### Text section
===============
Valley Gazette publisher targets The Current

Opinion

Last Wednesday’s edition of the Valley Gazette carried an opinion piece (although it is not described as such) by its publisher, Michel Lavigne. It contained a rant against community online “blogs” in general, but left little doubt that its main purpose was to attack The Current. It is worth noting that recently local social media trolls have invited people to disbelieve some of our articles because, they say, The Current is a “blog.” Lavigne appears to have jumped on that bandwagon. This is silly because surely the test of whether an article should be disbelieved is not how or where it is published, but what it says and what it relies on to corroborate what it says.

The Current is not a newspaper — seriously?

Lavigne says,

After talking with numerous publishers, it would seem that a huge number of small communities such as the Madawaska Valley have a number of small groups that start up blogs and call themselves newspapers.
===============
### Rows
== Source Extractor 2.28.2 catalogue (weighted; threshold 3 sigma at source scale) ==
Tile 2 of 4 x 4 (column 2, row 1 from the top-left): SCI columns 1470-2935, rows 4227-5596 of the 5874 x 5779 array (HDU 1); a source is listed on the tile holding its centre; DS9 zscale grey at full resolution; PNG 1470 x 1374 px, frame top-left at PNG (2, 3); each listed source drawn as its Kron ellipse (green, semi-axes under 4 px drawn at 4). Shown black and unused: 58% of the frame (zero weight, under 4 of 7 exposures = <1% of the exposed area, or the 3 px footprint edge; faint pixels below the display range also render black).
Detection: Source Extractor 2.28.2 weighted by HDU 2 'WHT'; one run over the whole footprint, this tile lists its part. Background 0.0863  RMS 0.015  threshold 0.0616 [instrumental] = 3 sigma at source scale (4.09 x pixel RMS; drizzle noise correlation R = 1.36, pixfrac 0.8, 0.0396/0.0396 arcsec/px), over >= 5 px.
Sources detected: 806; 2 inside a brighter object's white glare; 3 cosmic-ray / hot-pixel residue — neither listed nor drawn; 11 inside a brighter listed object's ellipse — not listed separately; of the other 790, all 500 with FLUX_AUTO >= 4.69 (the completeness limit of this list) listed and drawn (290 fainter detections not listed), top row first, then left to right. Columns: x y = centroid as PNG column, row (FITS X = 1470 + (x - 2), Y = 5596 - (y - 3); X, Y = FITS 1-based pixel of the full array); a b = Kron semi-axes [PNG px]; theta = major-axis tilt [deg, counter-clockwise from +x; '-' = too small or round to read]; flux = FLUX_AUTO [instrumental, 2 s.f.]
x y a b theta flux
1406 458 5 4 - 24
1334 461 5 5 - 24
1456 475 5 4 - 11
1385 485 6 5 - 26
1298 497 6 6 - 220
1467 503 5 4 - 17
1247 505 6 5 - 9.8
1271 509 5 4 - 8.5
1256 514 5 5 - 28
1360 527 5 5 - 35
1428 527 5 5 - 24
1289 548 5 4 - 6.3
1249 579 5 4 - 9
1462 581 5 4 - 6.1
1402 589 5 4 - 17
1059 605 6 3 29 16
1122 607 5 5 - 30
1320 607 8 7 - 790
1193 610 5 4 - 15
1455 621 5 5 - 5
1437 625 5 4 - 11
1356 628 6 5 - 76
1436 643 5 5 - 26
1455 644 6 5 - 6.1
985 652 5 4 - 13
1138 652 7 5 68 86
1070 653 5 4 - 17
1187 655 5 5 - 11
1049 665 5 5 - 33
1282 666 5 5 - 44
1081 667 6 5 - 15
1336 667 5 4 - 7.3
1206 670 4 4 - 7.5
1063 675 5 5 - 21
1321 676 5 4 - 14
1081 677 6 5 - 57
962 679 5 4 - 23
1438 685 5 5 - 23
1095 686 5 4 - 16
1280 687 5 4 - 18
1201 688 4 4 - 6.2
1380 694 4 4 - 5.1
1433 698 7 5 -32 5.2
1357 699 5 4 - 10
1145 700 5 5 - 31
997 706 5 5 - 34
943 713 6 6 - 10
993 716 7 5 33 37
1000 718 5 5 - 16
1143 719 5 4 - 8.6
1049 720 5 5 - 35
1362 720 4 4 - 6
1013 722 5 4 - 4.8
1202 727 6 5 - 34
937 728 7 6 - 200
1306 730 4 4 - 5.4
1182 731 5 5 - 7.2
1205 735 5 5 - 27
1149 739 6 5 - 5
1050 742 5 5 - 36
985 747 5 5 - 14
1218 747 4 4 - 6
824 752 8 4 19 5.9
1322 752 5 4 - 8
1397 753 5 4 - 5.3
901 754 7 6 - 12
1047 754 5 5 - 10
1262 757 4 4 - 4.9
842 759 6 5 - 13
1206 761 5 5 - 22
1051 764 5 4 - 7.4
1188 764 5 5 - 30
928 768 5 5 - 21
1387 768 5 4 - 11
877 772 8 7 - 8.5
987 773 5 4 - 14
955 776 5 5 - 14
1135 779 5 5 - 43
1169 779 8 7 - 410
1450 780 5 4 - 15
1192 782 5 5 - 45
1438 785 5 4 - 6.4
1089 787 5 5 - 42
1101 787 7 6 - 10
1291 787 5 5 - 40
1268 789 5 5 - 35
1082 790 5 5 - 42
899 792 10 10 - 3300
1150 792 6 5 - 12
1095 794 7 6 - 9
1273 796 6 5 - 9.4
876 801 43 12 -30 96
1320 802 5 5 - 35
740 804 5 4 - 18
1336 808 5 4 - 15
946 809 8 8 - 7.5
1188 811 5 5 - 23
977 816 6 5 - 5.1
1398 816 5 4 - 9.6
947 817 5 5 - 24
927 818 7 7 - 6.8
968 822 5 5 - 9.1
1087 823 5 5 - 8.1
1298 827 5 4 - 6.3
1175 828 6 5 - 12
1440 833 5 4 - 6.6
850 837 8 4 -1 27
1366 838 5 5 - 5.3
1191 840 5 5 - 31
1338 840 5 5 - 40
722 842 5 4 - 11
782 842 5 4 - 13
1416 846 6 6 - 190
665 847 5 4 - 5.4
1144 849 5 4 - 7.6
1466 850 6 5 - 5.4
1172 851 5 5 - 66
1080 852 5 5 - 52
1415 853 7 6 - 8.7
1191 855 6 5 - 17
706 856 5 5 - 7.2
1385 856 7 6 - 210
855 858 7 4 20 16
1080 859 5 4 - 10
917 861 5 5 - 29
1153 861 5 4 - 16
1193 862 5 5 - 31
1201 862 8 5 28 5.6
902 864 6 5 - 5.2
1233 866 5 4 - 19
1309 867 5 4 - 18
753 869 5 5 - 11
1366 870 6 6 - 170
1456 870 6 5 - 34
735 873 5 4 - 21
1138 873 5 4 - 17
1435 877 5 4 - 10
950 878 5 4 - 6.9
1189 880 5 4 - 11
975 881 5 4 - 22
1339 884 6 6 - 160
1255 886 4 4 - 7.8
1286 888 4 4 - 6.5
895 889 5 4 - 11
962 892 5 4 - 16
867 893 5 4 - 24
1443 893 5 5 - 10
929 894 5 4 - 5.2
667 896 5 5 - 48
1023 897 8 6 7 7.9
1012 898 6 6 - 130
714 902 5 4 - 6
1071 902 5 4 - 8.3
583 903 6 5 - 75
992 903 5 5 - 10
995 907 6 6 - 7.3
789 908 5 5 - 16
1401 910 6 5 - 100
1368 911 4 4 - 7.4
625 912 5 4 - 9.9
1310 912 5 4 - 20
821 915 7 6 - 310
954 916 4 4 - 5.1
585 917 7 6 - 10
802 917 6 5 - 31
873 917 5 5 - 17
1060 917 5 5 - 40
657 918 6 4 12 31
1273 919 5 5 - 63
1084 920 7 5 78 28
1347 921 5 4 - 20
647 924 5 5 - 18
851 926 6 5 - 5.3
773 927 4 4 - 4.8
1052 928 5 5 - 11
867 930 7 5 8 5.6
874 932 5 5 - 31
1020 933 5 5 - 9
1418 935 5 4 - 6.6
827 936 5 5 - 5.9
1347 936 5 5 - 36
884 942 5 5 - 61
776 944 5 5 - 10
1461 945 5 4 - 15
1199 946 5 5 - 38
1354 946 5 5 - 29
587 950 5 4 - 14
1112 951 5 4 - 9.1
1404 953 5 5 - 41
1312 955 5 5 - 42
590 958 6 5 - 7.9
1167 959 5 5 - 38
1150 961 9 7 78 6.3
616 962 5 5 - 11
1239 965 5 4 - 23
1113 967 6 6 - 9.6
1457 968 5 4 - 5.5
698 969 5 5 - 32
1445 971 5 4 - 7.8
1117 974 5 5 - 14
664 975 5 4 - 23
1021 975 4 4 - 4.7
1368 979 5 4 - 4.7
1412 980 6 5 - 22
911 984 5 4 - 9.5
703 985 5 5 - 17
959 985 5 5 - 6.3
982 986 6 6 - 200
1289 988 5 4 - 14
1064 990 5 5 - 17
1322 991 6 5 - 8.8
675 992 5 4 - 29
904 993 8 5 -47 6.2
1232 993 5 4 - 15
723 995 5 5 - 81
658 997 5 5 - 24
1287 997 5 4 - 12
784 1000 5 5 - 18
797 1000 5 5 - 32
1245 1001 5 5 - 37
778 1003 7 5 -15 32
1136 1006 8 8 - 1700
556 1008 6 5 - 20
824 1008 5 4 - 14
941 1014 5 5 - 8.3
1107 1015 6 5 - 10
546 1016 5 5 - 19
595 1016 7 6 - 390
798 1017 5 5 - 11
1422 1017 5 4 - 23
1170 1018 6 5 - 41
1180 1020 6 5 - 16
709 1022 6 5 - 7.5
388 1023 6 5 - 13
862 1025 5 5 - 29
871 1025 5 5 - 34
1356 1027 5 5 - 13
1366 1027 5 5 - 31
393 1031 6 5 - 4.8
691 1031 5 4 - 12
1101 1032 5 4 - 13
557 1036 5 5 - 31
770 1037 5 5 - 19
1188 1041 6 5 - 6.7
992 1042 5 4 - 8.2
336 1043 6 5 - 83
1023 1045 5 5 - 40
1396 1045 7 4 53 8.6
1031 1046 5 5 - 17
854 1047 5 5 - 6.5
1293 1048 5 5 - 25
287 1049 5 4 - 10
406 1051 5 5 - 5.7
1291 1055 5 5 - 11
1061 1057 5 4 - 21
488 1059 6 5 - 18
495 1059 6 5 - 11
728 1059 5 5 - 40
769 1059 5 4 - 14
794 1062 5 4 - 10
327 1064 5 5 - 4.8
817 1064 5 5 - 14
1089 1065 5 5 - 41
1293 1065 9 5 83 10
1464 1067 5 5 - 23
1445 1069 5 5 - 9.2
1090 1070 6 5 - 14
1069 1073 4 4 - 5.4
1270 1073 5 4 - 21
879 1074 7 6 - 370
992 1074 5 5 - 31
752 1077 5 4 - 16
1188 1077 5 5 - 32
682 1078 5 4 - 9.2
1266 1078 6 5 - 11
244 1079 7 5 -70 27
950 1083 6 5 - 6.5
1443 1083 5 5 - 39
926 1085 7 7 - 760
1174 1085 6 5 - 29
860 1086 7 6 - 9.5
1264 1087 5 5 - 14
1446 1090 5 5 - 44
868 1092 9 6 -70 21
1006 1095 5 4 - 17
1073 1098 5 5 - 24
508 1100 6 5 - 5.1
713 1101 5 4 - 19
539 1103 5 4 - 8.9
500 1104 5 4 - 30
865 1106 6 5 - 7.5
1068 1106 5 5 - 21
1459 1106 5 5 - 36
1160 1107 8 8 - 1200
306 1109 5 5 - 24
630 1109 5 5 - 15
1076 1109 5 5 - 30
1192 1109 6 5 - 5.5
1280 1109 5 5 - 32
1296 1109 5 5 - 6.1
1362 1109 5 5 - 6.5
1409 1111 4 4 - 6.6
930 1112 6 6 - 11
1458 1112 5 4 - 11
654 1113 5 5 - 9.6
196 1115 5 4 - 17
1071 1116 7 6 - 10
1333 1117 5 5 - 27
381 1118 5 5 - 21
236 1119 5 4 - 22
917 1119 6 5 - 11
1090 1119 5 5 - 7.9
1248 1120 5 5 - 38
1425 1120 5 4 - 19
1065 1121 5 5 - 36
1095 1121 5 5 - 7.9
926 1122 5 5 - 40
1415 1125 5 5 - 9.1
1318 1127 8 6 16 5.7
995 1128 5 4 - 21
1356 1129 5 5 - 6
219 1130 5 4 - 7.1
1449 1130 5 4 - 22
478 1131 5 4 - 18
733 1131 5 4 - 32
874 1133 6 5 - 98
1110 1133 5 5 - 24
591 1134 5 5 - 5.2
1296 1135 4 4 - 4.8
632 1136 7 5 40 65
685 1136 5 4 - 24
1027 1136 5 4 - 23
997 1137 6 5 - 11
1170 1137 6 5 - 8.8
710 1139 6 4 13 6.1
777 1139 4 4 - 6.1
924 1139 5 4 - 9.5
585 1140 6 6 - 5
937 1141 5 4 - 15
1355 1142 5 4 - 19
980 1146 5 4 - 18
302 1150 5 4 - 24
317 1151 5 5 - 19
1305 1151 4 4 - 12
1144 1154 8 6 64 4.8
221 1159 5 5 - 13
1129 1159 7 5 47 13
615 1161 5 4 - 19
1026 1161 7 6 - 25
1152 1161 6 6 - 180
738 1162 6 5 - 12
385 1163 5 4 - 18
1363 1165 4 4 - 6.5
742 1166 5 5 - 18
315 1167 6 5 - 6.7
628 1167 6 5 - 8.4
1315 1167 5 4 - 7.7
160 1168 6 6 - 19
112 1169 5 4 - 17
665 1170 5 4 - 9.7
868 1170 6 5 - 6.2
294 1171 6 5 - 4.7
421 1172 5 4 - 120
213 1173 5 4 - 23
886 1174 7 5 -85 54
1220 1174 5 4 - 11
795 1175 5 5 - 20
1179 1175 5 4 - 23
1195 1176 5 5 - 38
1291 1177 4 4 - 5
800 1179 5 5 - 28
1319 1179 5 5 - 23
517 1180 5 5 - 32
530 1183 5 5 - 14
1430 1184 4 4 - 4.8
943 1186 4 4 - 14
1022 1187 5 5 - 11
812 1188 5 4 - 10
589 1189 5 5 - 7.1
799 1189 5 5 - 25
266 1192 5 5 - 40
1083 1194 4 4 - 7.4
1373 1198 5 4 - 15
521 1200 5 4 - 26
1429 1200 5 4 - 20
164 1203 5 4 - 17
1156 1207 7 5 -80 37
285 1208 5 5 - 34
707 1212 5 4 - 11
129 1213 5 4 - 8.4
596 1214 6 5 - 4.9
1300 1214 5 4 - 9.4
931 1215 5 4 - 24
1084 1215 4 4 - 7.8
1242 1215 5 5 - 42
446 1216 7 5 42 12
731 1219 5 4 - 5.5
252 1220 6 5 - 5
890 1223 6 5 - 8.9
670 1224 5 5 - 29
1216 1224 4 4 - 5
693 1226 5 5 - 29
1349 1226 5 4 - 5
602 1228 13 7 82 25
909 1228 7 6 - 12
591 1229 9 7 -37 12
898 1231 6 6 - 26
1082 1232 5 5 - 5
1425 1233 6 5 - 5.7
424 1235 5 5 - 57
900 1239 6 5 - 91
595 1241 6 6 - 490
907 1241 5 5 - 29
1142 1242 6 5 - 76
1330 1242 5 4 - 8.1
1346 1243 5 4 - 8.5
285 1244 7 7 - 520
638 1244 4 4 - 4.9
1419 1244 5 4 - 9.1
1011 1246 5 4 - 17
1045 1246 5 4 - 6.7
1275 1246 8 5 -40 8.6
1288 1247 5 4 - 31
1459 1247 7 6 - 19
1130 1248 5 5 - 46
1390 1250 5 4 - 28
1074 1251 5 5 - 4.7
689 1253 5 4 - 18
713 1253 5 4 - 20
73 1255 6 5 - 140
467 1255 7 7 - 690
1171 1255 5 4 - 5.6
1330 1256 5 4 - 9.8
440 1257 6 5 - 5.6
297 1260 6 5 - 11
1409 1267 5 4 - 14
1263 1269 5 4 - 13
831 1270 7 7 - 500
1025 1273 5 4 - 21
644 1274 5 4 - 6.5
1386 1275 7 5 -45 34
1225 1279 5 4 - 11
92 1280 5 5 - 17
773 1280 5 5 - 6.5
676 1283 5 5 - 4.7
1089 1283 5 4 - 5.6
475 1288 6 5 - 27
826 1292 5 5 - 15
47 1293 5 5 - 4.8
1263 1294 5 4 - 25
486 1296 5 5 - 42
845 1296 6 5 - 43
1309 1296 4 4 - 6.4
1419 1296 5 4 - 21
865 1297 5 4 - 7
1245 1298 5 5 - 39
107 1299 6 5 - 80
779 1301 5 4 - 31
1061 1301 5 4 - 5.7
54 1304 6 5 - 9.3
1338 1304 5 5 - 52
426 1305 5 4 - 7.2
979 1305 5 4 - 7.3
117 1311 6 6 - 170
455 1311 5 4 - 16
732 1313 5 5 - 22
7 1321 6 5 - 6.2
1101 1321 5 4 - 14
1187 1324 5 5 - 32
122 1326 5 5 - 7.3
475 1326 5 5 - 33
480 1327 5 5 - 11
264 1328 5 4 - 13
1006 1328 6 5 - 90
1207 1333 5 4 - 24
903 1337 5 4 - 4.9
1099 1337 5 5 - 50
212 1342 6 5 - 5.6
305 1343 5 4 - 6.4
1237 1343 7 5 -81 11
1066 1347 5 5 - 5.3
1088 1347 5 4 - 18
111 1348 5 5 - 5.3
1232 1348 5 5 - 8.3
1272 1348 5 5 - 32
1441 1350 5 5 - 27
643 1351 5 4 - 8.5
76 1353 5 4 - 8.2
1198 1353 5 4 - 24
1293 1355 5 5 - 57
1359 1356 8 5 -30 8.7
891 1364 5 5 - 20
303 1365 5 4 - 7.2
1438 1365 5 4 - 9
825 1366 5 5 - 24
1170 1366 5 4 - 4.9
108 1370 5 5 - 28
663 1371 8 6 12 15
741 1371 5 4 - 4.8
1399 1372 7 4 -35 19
===============
### Required actions
1. From the opinion piece about the Valley Gazette publisher, echo the passage starting with "Valley Gazette publisher" and going on through "what it says.".
2. In the opinion piece about the Valley Gazette publisher, who is the publisher of the Valley Gazette?
3. List every proper name of a person, publication, or place that appears in the opinion piece about the Valley Gazette publisher.

### Answers for the tasks
1.
Valley Gazette publisher targets The Current

Opinion

Last Wednesday’s edition of the Valley Gazette carried an opinion piece (although it is not described as such) by its publisher, Michel Lavigne. It contained a rant against community online “blogs” in general, but left little doubt that its main purpose was to attack The Current. It is worth noting that recently local social media trolls have invited people to disbelieve some of our articles because, they say, The Current is a “blog.” Lavigne appears to have jumped on that bandwagon. This is silly because surely the test of whether an article should be disbelieved is not how or where it is published, but what it says and what it relies on to corroborate what it says.

2. Michel Lavigne

3. Valley Gazette, The Current, Michel Lavigne, Madawaska Valley